There are other options. In places such as Flint, Michigan, and Camden, New Jersey – both poor cities home to large black populations – local law enforcement officials chose to put down their weapons and march alongside protesters, rather than face off against them. In the case of Camden, that the city was able to avoid violent clashes is in no small part related to the fact that it took the drastic step of disbanding its former police department altogether several years ago, replacing it with an entirely new structure. 

America’s cities are in crisis, in more ways than one. It’s not a coincidence that the country has tipped into chaos following months of emotionally draining stay-at-home orders and job losses that now top 40 million. Low-income Americans of colour have borne a disproportionate share of the pandemic’s ravages, and public health officials are already worried about the potential for protests to become Covid-19 super-spreading events.

All of this has of course been spurred on by the US president, who in addition to calling Sunday for mayors and governors to “get tough” on protesters, has made emboldening white nationalists his signature. Notably, Trump didn’t call on officials to get tough on the heavily armed white protesters who stormed the Michigan Capitol building over coronavirus stay-at-home orders just a few weeks ago. 

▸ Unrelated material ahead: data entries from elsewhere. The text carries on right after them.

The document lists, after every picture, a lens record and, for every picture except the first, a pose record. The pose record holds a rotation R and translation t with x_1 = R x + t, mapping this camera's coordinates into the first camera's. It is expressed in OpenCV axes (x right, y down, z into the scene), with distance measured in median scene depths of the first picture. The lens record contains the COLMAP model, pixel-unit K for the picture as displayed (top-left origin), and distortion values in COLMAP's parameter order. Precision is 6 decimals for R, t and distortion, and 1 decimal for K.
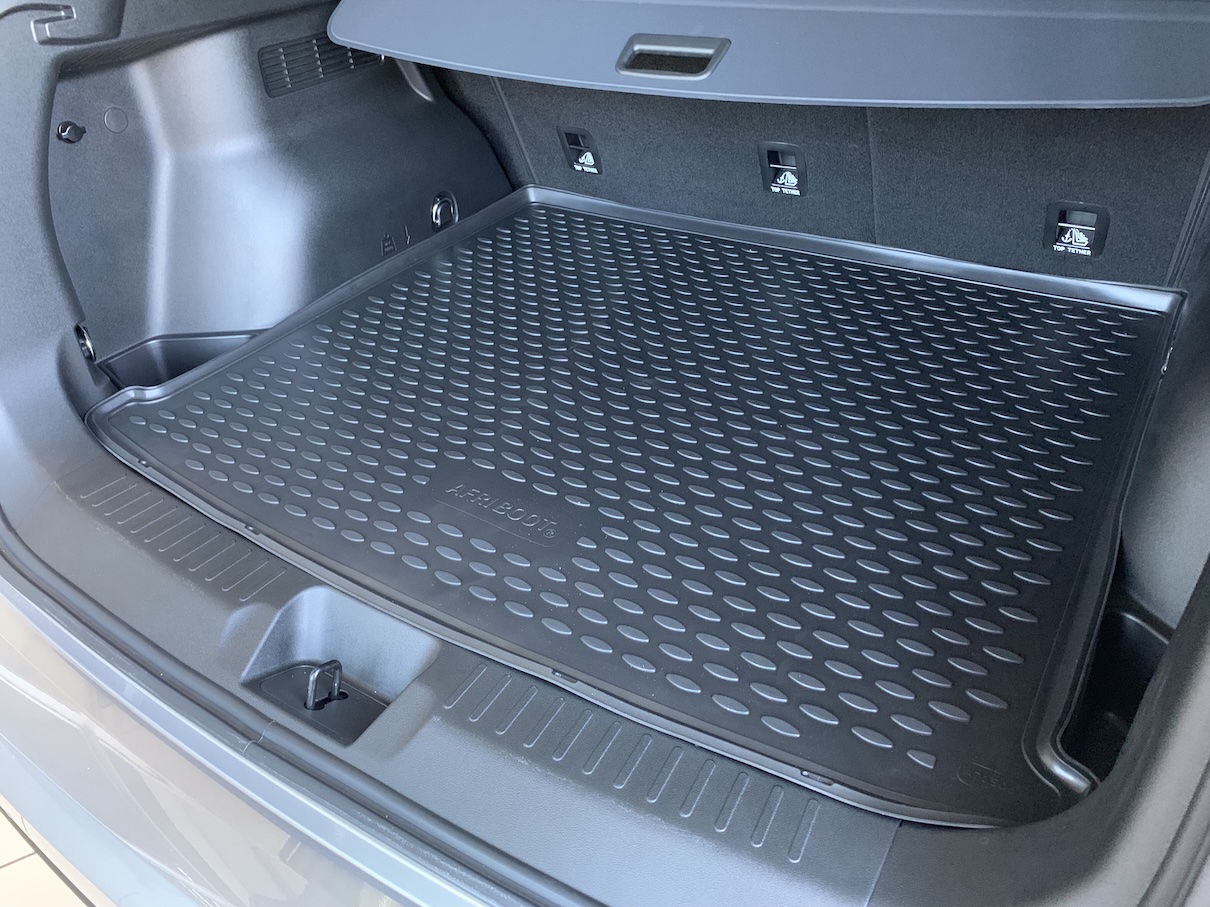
lens RADIAL K [[929.7, 0, 605.0], [0, 929.7, 453.5], [0, 0, 1]] dist [-0.002108, -0.000543]
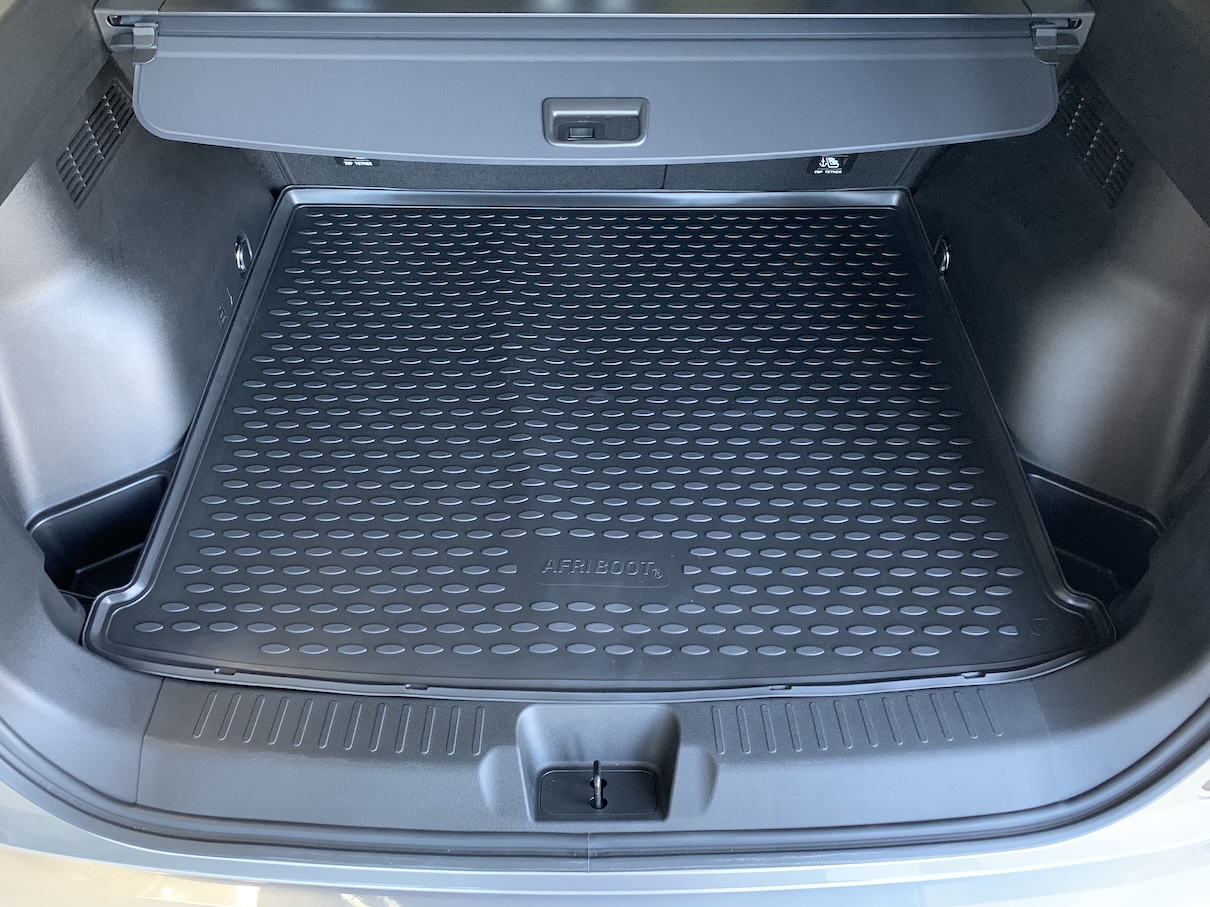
lens RADIAL K [[931.2, 0, 603.4], [0, 931.2, 443.7], [0, 0, 1]] dist [0.012303, 0.000763]
pose [[0.833053, -0.360789, 0.419349, -0.435322], [0.263880, 0.925416, 0.271978, -0.320802], [-0.486199, -0.115915, 0.866126, 0.015761]]
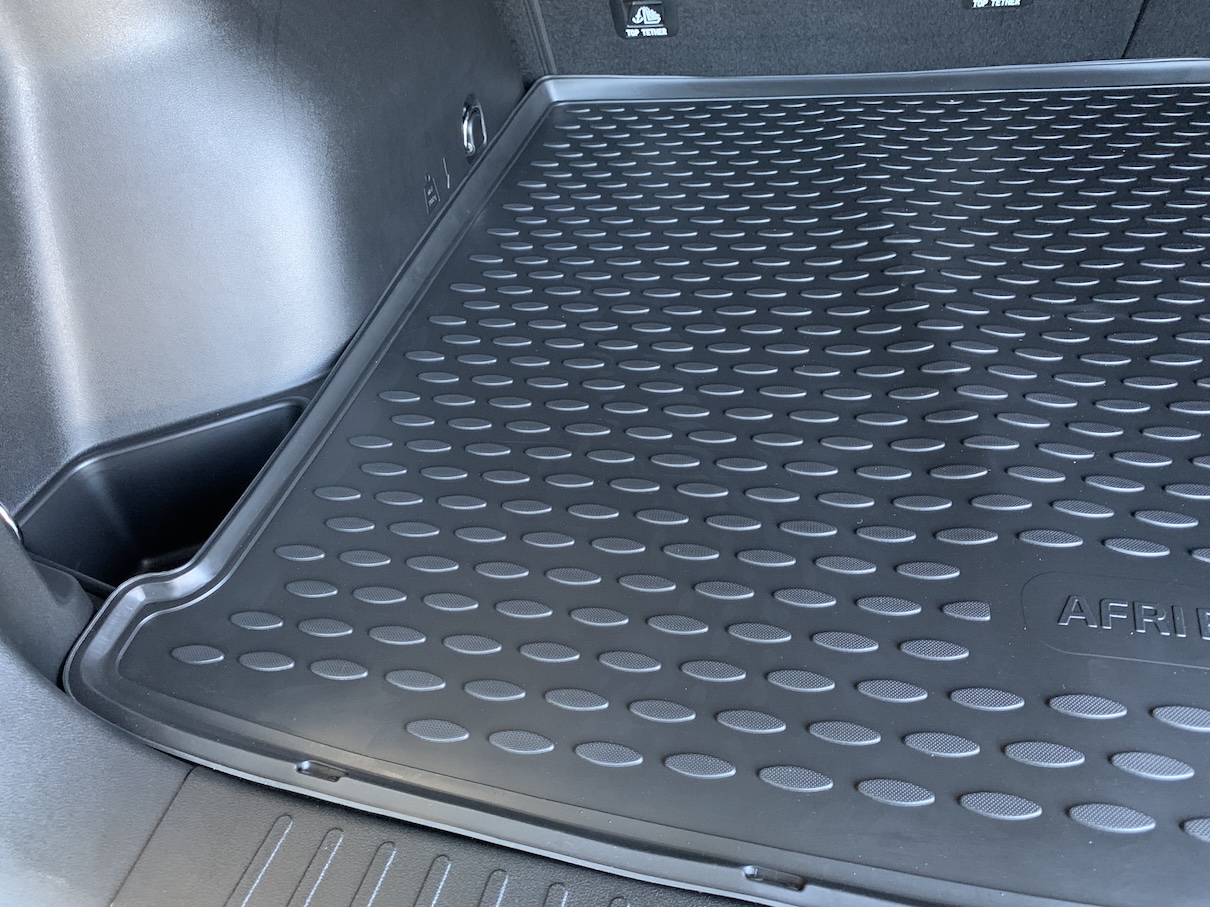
lens RADIAL K [[931.2, 0, 603.4], [0, 931.2, 443.7], [0, 0, 1]] dist [0.012303, 0.000763]
pose [[0.932199, -0.255210, 0.256657, -0.399024], [0.244425, 0.966867, 0.073646, -0.112644], [-0.266949, -0.005919, 0.963693, 0.513232]]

US mayors and their police chiefs have publicly claimed that they do understand – agree with, even – the anger currently spilling out onto their streets. But as long as they continue to respond to that anger by deploying large numbers of armed and armored law enforcement personnel who do not actually live in the cities they serve, who appear to be more outraged by property damage and verbal insults than by the killings of black Americans at the hands of their peers, and who are enmeshed in a dangerously violent and racist policing culture that perceives itself to be the real victim, it is hard to see how this crisis will improve anytime soon. 

Sommer Mathis is the editor of CityMetric.